**Exercise data**
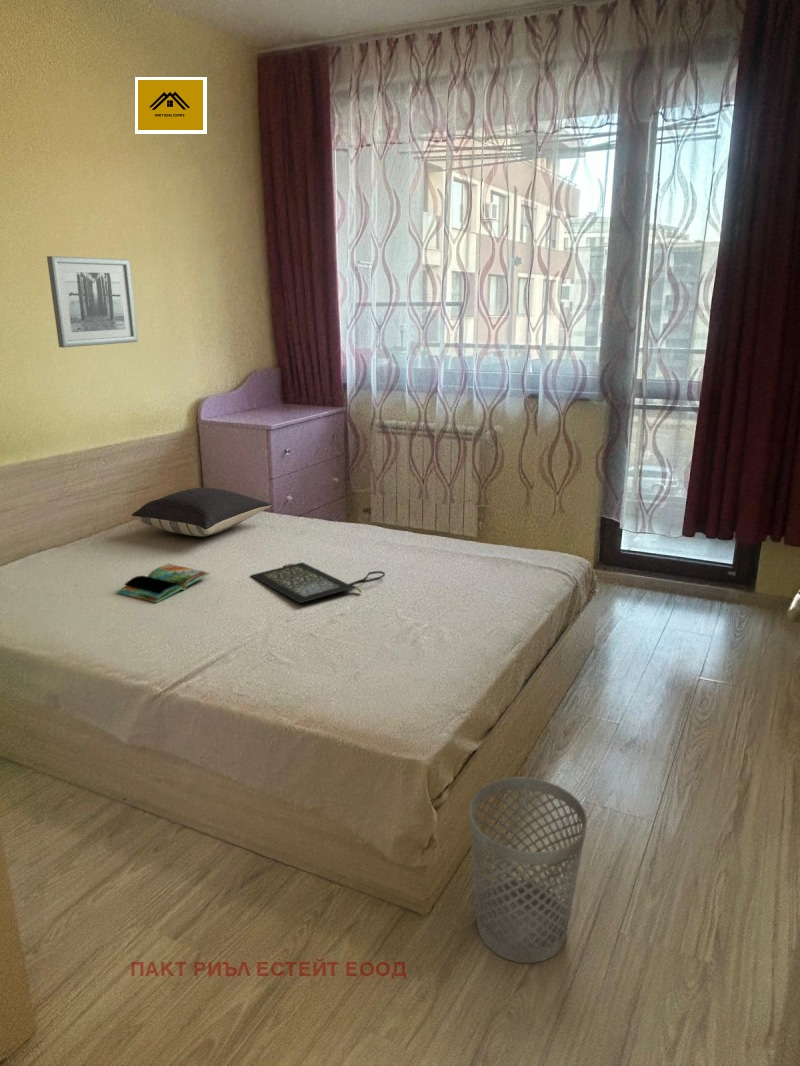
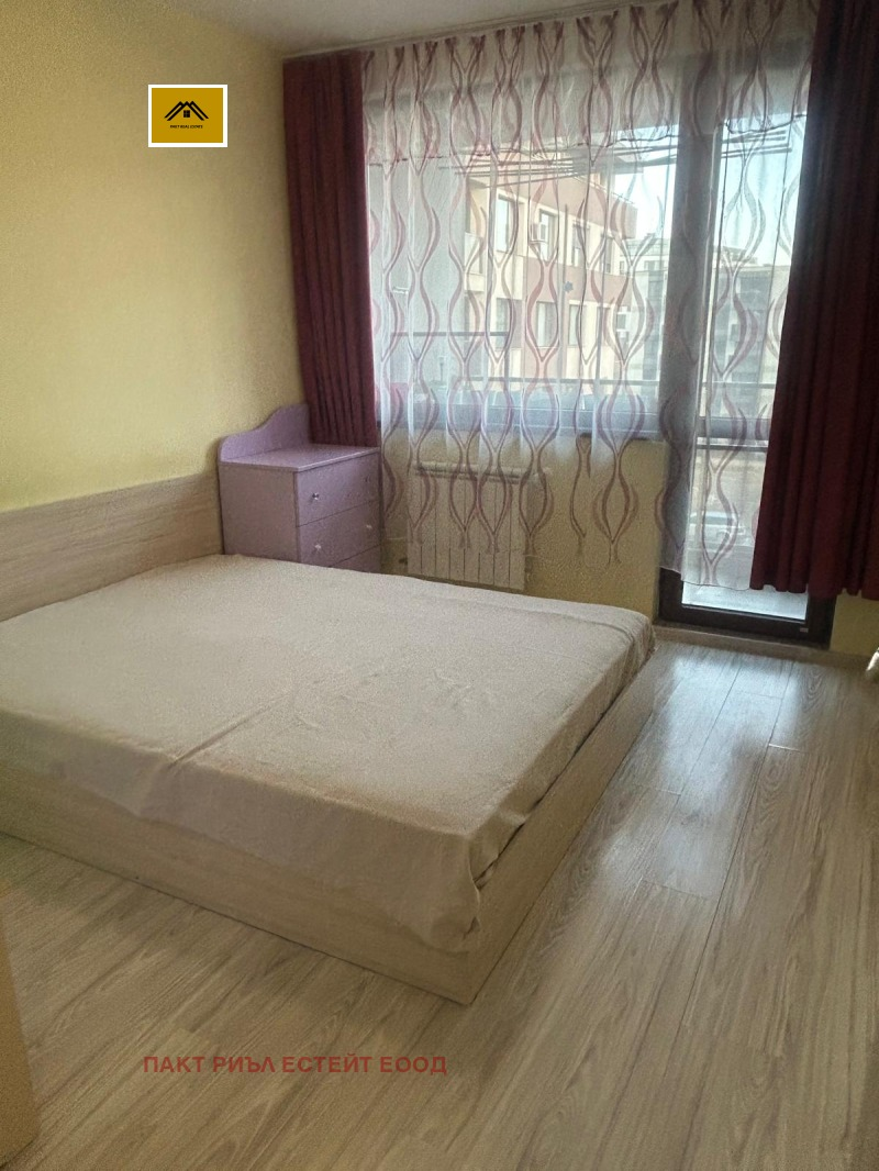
- book [116,563,211,604]
- pillow [131,487,273,537]
- wall art [46,255,139,348]
- wastebasket [469,776,588,964]
- clutch bag [249,561,386,604]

**What you need to do**
Copy all the lines of data exactly as they appear, dropping any images.

**Exercise output**
- book [116,563,211,604]
- pillow [131,487,273,537]
- wall art [46,255,139,348]
- wastebasket [469,776,588,964]
- clutch bag [249,561,386,604]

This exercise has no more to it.